Weeknight dinner made easy with this delicious and flavorful tofu curry! Tofu is pan-seared to perfection and cooked in a warming blend of curry spices for a one-pot meal that minimizes dishes and maximizes flavor.
1 block extra firm tofu (14 oz), squeezed of excess liquid and chopped into 1 inch cubes
2 tbsp olive oil
1 large yellow onion, chopped
4 garlic cloves, minced
1 inch knob ginger, minced
1 tbsp curry powder
1/2 tsp ground cumin
1/2 tsp ground coriander
1/2 tsp sea salt
1/4 tsp ground pepper
1 small can crushed tomatoes (15 oz)
1 can full fat coconut milk (14 oz)
1 tbsp soy sauce or tamari (if gluten-free)
1 box baby spinach (5 oz)
handful chopped cilantro, for serving
rice, for serving
Instructions
Heat olive oil in a large skillet or wok over medium-high heat.

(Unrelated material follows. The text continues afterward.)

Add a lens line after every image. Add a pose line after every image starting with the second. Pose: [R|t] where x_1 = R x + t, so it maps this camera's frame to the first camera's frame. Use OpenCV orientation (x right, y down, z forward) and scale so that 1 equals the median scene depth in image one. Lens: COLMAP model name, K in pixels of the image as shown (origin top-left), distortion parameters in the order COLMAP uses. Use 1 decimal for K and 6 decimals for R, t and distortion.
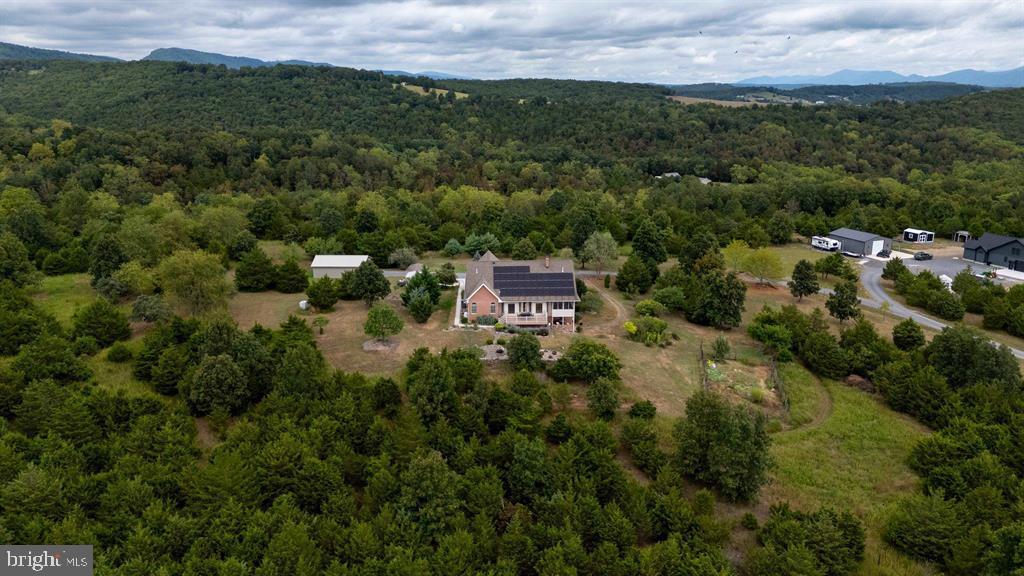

Once oil is hot, add tofu in a single layer and cook for 3 minutes per side to brown. Try not to move tofu around so it gets a nice crispy texture. Repeat in batches if necessary. Remove tofu from skillet and set aside.
Add onion and garlic to skillet and cook for 3-5 minutes or until onions are translucent and lightly browned.
Add in ginger and spices and cook for 1 minute until fragrant.
Stir in crushed tomatoes, coconut milk and soy sauce and bring to a simmer.
Once simmering reduce heat to low and add tofu back to skillet. Cook on low for 15-20 minutes or until desired flavor and consistency is reached.
Stir in baby spinach and garnish with chopped cilantro.